I have a simple Glue ETL Job:

  • Source = Relational database table (using JDBC Glue Connection)
  • Target = S3 bucket
  • Update Options = "Create a table in the Data Catalog and on subsequent runs, update the schema and add new partitions"

This ETL Job works when everything is in the same account. However, I want to modify it so the S3 bucket and target Data Catalog are in a separate account. How can I do that?

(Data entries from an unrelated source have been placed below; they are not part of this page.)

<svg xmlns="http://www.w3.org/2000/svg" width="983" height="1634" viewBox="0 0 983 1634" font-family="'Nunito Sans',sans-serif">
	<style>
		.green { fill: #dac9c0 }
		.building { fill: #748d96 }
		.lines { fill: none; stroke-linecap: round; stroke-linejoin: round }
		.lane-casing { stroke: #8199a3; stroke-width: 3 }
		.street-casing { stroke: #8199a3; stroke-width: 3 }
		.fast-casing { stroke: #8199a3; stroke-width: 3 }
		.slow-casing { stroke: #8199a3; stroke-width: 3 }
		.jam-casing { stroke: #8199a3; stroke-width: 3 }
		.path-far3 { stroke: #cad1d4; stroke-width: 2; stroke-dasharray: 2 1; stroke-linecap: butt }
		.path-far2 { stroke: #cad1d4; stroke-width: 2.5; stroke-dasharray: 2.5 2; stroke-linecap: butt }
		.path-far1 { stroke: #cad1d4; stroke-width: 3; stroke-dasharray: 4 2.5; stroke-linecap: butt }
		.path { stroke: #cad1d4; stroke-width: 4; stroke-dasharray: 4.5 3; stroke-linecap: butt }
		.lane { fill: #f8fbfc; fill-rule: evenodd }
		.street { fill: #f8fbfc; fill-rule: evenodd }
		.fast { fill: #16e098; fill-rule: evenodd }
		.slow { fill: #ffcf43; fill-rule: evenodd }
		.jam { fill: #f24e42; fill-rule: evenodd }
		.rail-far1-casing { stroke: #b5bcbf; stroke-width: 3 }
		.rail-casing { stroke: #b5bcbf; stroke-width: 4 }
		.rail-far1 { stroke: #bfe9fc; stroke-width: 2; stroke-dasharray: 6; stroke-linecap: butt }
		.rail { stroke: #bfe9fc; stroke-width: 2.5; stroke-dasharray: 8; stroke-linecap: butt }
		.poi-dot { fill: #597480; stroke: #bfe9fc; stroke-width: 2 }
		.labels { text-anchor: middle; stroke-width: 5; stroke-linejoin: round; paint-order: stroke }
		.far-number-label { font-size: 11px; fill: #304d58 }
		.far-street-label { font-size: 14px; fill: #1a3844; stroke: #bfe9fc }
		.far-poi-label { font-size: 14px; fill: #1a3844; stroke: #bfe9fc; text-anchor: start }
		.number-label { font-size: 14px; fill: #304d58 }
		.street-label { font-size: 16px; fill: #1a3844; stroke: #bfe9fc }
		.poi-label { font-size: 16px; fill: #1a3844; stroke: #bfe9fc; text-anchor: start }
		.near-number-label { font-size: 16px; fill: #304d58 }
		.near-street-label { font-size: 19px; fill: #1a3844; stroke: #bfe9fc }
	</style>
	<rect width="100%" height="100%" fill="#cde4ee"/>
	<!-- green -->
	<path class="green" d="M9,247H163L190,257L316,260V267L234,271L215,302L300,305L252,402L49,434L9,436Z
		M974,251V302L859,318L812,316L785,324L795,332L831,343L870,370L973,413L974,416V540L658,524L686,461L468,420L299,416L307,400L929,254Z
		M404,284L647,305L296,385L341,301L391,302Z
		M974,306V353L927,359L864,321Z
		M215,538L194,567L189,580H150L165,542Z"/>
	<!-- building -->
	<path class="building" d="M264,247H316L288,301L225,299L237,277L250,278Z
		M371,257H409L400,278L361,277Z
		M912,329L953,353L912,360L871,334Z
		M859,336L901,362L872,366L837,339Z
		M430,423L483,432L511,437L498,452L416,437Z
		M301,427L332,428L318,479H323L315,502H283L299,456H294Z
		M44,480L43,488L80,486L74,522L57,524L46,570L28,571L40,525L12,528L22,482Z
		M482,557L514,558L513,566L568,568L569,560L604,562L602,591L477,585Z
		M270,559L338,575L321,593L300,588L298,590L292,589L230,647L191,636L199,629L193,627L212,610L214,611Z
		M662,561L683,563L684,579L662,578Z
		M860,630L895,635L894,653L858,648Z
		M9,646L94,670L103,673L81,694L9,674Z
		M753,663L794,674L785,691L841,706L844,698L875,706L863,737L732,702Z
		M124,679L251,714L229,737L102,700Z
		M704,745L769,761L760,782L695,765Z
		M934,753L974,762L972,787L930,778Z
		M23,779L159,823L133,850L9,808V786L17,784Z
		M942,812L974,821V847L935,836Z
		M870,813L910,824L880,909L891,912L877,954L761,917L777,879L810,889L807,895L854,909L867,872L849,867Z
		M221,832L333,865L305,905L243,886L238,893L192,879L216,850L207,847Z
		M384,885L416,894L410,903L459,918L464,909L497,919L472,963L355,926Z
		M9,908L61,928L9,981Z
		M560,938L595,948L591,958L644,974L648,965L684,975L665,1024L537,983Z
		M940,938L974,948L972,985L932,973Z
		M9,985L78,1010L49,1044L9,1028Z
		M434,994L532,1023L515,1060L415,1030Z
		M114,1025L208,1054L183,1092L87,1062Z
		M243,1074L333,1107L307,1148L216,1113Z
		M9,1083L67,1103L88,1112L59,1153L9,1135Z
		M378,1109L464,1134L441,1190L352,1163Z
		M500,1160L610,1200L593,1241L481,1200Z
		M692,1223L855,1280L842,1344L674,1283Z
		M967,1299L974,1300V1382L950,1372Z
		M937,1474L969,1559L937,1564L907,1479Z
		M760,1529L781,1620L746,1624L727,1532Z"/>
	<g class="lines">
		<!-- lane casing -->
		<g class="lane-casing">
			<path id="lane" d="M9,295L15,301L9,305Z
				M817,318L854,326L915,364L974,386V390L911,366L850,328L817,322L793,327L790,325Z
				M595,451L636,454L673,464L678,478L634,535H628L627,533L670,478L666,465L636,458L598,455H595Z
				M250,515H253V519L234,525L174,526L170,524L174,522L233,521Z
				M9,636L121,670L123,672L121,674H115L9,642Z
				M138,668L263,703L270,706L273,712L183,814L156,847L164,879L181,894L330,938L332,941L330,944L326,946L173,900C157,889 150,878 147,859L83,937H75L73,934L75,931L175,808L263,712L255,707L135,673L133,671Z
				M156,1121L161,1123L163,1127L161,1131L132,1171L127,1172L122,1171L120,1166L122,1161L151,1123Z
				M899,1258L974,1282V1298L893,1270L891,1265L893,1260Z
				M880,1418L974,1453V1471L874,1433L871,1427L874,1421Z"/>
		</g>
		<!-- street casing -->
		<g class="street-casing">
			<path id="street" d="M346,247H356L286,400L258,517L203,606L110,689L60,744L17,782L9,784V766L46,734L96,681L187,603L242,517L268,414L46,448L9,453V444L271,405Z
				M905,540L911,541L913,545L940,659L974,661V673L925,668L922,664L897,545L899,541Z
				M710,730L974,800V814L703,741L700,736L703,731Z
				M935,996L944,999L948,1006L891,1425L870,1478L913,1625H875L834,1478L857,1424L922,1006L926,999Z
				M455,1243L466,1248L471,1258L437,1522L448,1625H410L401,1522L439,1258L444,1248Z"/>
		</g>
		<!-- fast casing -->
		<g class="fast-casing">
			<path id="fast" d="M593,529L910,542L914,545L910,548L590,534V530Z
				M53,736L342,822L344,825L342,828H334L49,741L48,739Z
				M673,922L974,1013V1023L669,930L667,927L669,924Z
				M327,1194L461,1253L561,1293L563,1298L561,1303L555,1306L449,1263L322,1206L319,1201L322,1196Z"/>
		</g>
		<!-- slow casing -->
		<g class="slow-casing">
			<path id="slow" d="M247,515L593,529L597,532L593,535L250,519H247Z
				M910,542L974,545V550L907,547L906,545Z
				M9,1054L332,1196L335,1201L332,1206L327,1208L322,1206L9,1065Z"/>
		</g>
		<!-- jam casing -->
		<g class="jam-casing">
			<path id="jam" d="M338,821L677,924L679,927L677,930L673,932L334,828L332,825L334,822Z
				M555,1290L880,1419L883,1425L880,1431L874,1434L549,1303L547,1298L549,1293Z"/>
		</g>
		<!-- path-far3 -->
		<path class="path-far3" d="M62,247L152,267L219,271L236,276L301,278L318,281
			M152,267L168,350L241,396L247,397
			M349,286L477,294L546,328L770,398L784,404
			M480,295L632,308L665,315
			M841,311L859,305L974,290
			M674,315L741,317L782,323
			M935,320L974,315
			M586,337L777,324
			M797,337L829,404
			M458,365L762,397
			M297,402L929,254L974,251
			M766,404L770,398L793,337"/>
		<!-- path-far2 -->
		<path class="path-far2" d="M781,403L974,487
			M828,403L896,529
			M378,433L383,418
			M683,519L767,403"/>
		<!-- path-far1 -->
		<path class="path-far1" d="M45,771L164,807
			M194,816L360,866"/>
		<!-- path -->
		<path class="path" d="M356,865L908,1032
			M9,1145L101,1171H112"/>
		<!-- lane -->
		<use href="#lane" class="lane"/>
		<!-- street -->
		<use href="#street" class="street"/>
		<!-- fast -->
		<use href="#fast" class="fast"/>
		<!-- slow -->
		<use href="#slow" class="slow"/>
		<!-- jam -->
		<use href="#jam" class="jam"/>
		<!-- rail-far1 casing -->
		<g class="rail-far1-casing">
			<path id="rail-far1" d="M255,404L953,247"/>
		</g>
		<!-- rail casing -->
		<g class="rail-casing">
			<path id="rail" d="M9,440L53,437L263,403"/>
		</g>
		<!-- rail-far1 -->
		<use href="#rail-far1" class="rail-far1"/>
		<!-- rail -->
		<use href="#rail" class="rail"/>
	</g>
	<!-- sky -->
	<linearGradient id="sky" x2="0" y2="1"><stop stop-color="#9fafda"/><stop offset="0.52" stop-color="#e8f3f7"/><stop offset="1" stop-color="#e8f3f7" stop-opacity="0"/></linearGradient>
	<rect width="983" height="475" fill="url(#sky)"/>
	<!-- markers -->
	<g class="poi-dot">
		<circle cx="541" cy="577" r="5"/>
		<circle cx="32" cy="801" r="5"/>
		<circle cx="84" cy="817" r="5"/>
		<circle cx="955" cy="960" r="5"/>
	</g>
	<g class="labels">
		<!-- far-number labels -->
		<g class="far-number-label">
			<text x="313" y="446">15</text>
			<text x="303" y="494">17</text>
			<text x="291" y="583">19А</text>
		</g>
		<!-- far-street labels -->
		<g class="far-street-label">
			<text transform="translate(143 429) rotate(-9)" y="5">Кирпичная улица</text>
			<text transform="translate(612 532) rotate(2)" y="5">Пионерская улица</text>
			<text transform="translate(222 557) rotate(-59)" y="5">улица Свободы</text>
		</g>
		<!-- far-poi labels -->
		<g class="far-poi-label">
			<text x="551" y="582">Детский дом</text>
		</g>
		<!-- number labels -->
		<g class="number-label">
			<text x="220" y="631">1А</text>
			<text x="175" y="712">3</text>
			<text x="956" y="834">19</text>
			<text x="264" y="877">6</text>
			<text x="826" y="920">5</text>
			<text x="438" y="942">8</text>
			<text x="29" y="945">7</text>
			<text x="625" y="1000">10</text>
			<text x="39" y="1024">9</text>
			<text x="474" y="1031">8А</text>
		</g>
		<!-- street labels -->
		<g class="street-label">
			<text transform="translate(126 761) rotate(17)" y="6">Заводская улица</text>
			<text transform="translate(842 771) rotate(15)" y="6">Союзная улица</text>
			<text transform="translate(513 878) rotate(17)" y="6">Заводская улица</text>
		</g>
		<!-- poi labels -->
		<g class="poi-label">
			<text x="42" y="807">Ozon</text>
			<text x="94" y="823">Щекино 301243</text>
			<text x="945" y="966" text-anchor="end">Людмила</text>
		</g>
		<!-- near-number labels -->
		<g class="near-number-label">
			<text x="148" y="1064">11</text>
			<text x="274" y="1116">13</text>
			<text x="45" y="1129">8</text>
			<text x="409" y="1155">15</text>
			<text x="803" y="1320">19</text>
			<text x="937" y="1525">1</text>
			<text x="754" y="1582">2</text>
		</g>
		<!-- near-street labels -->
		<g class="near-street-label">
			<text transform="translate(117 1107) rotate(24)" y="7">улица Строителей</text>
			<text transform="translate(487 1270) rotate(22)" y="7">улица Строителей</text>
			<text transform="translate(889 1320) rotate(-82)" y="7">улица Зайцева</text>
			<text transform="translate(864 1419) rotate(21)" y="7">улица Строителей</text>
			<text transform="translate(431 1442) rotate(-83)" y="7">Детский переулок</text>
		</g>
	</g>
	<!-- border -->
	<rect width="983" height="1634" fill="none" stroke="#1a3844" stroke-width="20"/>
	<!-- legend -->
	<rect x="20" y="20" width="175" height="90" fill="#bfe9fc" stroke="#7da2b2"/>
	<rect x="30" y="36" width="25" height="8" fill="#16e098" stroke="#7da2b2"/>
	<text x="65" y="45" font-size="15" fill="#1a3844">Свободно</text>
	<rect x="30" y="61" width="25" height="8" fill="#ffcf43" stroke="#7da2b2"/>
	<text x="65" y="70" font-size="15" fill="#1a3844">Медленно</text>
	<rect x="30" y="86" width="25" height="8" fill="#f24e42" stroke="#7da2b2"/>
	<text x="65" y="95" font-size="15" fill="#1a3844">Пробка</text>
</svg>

I tried attaching a resource policy to the S3 bucket and Glue Data Catalog. I can successfully create files in the target S3 bucket, but I don't see a new table created in the Glue database. The Run Status is "Succeeded".

Relevant Logs

24/01/17 16:55:17 INFO HadoopDataSink: Failed to create table customer in database my_database after job run with catalogId 
com.amazonaws.services.glue.model.EntityNotFoundException: Database my_database not found. (Service: AWSGlue; Status Code: 400; Error Code: EntityNotFoundException;...

ETL Script

import sys
from awsglue.transforms import *
from awsglue.utils import getResolvedOptions
from pyspark.context import SparkContext
from awsglue.context import GlueContext
from awsglue.job import Job

args = getResolvedOptions(sys.argv, ["JOB_NAME"])
sc = SparkContext()
glueContext = GlueContext(sc)
spark = glueContext.spark_session
job = Job(glueContext)
job.init(args["JOB_NAME"], args)

# Source = Relational Database Table
source_db_table = glueContext.create_dynamic_frame.from_options(
    connection_type="postgresql",
    connection_options={
        "useConnectionProperties": "true",
        "dbtable": "public.customer",
        "connectionName": "my_db_connection",
    },
    transformation_ctx="source_db_table",
)

# Target = S3 Bucket
target_s3_bucket = glueContext.getSink(
    path="s3://my-bucket/data/customer/",
    connection_type="s3",
    updateBehavior="UPDATE_IN_DATABASE",
    partitionKeys=[],
    enableUpdateCatalog=True,
    transformation_ctx="target_s3_bucket",
)
target_s3_bucket.setCatalogInfo(
    catalogDatabase="my_database", catalogTableName="customer"
)
target_s3_bucket.setFormat("glueparquet", compression="snappy")
target_s3_bucket.writeFrame(source_db_table)
job.commit()

Glue Data Catalog Resource Policy

{
  "Version": "2012-10-17",
  "Statement": [
    {
      "Effect": "Allow",
      "Principal": {
        "AWS": "arn:aws:iam::111111111111:role/my-role"
      },
      "Action": [
        "glue:CreateTable",
        "glue:DeleteTable",
        "glue:GetPartitions",
        "glue:GetTable",
        "glue:UpdateTable"
      ],
      "Resource": [
        "arn:aws:glue:us-east-1:222222222222:catalog",
        "arn:aws:glue:us-east-1:222222222222:database/my_database",
        "arn:aws:glue:us-east-1:222222222222:table/my_database/*"
      ]
    }
  ]
}

Solution

  • You have to set the catalogId for cross-account access:

    target_s3_bucket.setCatalogInfo(
        catalogDatabase="my_database", catalogTableName="customer", catalogId="222222222222"
    )
    

    According to AWS:

    Some AWS Glue PySpark and Scala APIs have a catalog ID field. If all the required permissions have been granted to enable cross-account access, an ETL job can make PySpark and Scala calls to API operations across accounts by passing the target AWS account ID in the catalog ID field to access Data Catalog resources in a target account.

    If no catalog ID value is provided, AWS Glue uses the caller's own account ID by default, and the call is not cross-account.